La gauche est la partie dont on est le plus en droit d’exiger un assujettissement de ses positions politiques à une réalité sociale et de classe. Sur ce point, il est quasiment absurde de ne pas tenir compte du fait que le boycott israélo-américano-arabe officiel du gouvernement élu de l’Autorité Palestinienne a porté la tension et la frustration à leur extrême provoquant l’explosion. Ceci n’est pas seulement vrai pour le gouvernement du Hamas mais aussi pour le gouvernement palestinien d’union nationale issu de l’accord de la Mecque. Ce dernier avait impliqué les différentes formations palestiniennes et en premier le Hamas et le Fatah. Et bien que cet accord ait été l’expression de la volonté nationale palestinienne, il fut immédiatement étouffé, tué dans l’œuf, au nom de cette p… qu’on nomme « légitimité internationale ». Légitimité qui exige du palestinien ployant sous le joug de l’occupation la reconnaissance de son oppresseur et de son droit à l’existence alors que cette occupation persiste dans tous les projets tendant à consolider son contrôle colonialiste, continue à imposer des faits accomplis sur le terrain et rejette le partenariat et la parité.

####

### Consigne
Pour chacune des affirmations suivantes, indiquez par oui ou par non si elle concorde avec l’extrait sur le boycott de l’Autorité palestinienne, puis citez les mots de l’extrait qui le montrent. 1. Le gouvernement palestinien d’union nationale est issu de l’accord de la Mecque. 2. L’accord de la Mecque n’impliquait que le Fatah. 3. D’après l’extrait, le boycott a apaisé la tension et la frustration.

### Entrées du corpus
####

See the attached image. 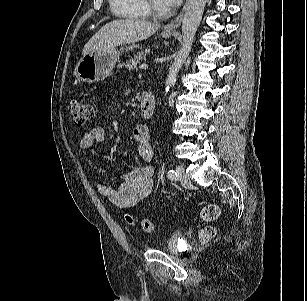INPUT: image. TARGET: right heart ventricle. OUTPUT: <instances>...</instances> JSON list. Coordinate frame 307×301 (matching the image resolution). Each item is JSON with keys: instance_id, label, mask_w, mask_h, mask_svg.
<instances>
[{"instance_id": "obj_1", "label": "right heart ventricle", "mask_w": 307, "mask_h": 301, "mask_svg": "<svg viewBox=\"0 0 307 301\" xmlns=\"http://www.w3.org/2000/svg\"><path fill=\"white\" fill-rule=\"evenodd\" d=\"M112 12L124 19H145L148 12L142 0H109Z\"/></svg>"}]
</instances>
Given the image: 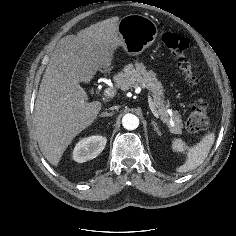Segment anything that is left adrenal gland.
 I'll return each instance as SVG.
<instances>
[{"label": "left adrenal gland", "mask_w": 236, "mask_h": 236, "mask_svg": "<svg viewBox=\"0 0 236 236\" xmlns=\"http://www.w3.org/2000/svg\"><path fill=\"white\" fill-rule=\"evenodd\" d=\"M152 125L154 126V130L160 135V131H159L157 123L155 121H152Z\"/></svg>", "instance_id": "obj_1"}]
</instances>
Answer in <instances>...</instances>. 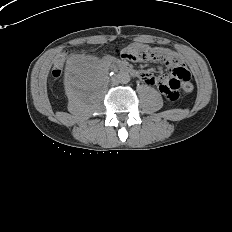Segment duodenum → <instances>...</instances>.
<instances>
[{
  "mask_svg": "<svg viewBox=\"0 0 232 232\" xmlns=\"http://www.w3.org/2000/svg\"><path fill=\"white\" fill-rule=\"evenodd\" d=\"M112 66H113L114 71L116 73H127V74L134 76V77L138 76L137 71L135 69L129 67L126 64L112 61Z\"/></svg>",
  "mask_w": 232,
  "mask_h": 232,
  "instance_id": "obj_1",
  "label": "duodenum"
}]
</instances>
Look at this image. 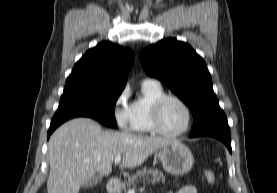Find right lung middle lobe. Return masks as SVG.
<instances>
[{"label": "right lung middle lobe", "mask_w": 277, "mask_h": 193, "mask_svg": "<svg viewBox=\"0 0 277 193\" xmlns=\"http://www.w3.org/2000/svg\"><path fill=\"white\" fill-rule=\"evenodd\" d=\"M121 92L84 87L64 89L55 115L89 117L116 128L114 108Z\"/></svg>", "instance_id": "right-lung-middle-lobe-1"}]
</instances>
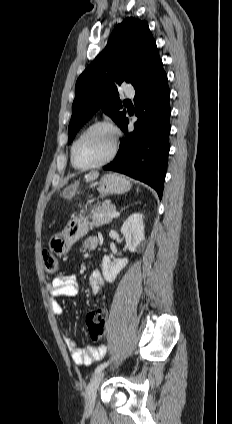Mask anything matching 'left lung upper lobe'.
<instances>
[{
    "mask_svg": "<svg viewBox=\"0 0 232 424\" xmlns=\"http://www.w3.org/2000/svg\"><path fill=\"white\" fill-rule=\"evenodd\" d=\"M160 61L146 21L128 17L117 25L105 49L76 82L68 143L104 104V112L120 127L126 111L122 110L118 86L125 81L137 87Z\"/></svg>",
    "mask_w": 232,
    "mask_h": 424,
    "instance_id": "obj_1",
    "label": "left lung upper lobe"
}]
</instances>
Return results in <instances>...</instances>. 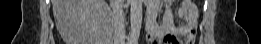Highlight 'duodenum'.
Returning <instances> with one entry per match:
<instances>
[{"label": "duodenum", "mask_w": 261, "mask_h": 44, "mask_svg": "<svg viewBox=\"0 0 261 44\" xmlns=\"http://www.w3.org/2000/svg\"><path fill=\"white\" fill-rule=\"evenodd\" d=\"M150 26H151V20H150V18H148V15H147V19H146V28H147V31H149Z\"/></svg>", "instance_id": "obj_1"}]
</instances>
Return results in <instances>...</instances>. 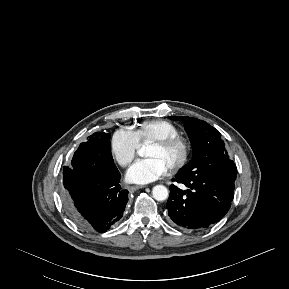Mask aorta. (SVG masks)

####

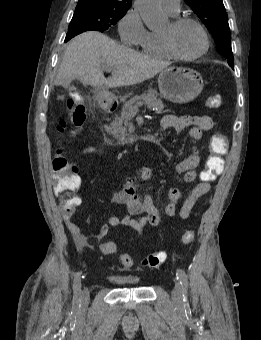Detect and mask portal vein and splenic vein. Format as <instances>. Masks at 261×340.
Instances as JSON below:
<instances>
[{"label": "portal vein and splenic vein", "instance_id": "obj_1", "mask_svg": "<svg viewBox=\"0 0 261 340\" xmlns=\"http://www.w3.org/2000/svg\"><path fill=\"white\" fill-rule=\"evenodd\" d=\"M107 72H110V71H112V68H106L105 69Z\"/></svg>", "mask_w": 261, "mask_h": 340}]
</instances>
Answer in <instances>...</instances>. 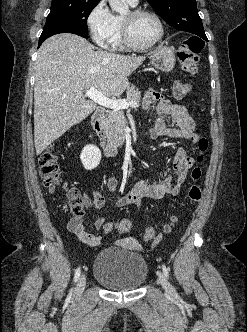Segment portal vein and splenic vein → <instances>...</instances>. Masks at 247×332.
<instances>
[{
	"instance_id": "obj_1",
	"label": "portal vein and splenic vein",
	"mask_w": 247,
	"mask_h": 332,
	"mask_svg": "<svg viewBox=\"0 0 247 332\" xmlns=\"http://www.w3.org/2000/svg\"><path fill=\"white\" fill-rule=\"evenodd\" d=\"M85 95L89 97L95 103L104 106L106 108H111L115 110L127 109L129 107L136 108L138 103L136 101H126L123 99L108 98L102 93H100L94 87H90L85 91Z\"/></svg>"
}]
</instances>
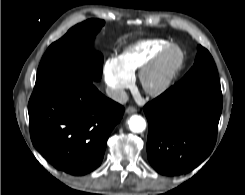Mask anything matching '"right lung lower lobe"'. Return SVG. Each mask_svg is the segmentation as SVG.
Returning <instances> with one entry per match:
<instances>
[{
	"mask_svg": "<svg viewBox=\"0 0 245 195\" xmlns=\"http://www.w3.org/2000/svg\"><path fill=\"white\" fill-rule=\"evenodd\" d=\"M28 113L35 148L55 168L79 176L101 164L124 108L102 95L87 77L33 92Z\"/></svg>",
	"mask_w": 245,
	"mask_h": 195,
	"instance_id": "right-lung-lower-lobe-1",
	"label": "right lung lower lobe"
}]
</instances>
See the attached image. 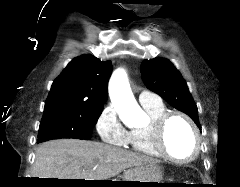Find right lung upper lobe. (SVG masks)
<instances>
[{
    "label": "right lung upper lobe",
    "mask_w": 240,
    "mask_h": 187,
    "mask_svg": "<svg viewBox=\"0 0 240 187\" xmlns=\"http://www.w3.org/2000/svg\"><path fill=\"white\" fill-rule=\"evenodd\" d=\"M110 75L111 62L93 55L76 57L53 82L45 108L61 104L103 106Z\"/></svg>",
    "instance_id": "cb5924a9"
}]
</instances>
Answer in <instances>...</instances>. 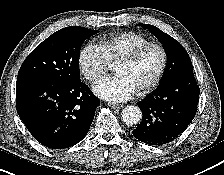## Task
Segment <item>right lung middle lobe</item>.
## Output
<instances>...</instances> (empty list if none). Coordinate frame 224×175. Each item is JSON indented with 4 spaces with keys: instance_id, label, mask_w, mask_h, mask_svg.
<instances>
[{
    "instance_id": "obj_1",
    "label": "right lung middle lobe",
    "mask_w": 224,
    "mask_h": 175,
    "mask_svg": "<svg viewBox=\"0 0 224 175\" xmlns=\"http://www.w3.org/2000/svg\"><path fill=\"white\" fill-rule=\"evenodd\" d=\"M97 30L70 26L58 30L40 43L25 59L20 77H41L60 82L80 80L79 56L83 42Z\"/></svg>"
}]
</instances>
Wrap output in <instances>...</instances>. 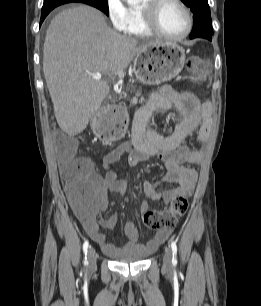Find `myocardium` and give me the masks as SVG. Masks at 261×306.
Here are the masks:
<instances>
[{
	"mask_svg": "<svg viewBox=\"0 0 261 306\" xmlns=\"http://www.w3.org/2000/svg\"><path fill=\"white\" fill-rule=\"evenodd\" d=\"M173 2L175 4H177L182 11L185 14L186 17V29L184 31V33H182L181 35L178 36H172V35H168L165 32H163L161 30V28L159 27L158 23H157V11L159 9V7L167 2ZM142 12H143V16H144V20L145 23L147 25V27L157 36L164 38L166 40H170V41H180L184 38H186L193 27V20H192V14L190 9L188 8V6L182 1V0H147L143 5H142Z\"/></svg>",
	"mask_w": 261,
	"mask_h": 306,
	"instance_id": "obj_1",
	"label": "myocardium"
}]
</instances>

####

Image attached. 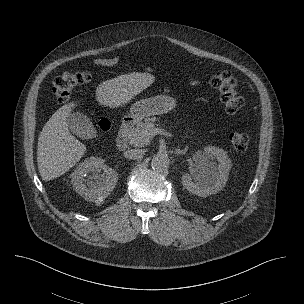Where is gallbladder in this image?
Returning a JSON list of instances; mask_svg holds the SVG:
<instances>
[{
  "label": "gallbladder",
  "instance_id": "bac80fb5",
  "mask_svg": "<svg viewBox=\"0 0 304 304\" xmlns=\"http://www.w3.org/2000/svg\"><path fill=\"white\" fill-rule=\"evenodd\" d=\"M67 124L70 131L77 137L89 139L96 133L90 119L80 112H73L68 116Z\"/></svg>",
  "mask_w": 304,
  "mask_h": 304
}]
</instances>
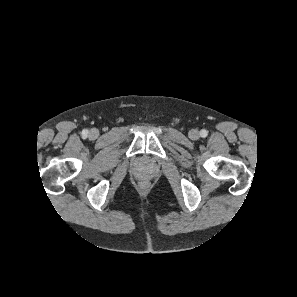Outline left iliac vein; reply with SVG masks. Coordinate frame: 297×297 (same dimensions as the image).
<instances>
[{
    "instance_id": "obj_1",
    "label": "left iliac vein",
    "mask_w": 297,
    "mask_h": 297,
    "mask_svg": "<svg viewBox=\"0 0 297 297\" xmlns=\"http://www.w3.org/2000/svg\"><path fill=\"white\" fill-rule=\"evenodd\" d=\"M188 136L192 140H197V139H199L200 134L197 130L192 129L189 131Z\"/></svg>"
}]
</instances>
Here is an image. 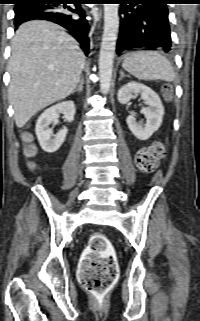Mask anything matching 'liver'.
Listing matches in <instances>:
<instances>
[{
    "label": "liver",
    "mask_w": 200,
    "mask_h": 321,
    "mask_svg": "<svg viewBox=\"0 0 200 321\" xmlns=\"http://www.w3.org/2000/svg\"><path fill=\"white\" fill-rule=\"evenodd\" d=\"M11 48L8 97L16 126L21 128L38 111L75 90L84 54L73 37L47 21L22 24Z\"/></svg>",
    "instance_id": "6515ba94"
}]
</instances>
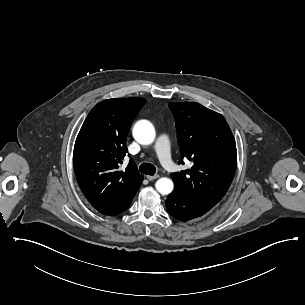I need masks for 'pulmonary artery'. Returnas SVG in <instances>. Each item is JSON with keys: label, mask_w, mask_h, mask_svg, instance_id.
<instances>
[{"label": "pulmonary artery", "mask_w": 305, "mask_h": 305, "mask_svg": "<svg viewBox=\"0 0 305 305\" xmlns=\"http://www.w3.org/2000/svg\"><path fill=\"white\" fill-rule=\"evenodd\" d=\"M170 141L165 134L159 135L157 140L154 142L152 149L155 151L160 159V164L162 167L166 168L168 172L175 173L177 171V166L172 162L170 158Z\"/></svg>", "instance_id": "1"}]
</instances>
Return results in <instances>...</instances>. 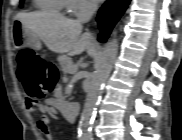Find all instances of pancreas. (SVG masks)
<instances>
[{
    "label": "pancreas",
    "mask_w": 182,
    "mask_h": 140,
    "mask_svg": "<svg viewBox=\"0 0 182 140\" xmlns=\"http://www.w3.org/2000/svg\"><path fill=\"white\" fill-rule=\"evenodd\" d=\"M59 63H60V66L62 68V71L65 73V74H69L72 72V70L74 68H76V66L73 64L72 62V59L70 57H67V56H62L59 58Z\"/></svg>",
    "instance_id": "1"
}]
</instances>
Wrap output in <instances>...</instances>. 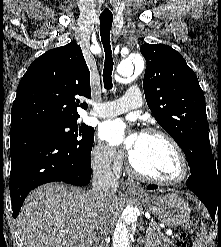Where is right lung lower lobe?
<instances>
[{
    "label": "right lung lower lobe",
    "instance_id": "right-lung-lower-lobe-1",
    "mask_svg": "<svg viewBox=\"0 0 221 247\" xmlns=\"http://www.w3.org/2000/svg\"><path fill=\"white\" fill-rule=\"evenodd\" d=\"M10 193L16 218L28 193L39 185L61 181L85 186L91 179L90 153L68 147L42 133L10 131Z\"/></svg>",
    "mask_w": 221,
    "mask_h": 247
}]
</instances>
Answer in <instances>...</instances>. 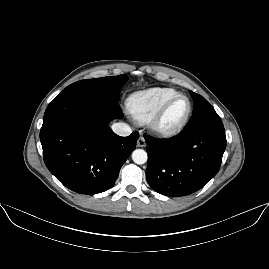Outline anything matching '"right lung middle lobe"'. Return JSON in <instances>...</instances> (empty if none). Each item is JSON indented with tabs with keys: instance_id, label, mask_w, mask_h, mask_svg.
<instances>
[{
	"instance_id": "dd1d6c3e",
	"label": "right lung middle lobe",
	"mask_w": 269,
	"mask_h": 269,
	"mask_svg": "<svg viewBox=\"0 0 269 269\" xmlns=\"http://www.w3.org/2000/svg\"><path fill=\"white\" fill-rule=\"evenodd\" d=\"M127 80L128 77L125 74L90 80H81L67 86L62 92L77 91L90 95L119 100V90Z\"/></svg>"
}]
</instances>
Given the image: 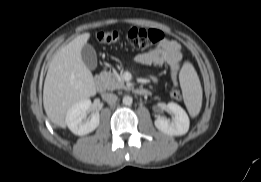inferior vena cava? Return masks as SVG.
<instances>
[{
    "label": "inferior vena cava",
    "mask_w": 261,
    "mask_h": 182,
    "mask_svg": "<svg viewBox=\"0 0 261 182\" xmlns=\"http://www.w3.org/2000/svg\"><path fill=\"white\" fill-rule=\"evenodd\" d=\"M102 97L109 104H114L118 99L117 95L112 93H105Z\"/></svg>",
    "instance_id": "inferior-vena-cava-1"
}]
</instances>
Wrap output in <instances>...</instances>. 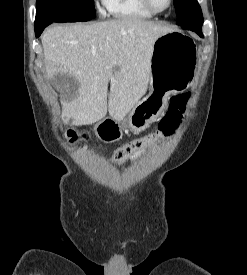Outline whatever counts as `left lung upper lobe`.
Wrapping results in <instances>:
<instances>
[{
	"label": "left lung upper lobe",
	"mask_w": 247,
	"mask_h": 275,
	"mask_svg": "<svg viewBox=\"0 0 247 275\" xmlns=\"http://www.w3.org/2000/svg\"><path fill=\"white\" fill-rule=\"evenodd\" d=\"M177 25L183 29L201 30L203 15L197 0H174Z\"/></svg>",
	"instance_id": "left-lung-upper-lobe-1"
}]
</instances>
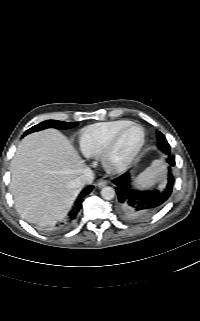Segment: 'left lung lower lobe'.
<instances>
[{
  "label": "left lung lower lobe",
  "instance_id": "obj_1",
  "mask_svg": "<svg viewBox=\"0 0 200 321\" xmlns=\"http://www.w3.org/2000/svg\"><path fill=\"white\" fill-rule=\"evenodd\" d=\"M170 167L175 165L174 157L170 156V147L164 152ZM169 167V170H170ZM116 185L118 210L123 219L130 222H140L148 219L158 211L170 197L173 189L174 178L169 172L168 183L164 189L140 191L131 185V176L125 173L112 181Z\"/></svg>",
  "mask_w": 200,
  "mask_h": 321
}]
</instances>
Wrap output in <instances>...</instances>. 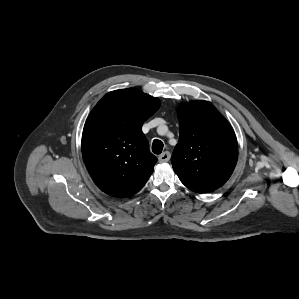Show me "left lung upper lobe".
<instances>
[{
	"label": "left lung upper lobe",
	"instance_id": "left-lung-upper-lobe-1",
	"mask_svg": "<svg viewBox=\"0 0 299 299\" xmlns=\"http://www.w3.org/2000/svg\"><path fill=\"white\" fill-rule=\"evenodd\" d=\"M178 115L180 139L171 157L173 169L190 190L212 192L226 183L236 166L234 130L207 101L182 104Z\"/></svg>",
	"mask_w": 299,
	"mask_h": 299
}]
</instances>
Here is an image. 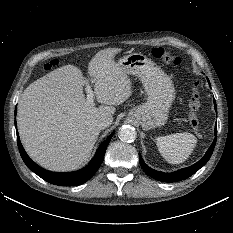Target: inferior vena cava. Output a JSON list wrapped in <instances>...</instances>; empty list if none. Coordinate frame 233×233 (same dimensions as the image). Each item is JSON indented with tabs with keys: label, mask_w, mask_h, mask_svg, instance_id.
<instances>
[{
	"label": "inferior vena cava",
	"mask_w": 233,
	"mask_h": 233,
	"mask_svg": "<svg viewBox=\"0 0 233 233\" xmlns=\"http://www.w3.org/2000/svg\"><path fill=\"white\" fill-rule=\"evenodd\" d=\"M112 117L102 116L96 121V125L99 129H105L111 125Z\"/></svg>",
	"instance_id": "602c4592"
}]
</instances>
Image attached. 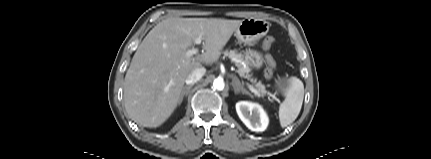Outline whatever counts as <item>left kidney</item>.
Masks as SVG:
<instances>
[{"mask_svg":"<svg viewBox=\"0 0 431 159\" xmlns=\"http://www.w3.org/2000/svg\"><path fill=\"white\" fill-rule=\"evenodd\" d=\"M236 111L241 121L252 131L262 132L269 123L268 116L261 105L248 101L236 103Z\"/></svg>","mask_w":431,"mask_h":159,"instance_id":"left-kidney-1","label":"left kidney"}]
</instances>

####

### Résultat attendu
1. Oui : « le gouvernement palestinien d’union nationale issu de l’accord de la Mecque ».
2. Non : « avait impliqué les différentes formations palestiniennes et en premier le Hamas et le Fatah ».
3. Non : « a porté la tension et la frustration à leur extrême provoquant l’explosion ».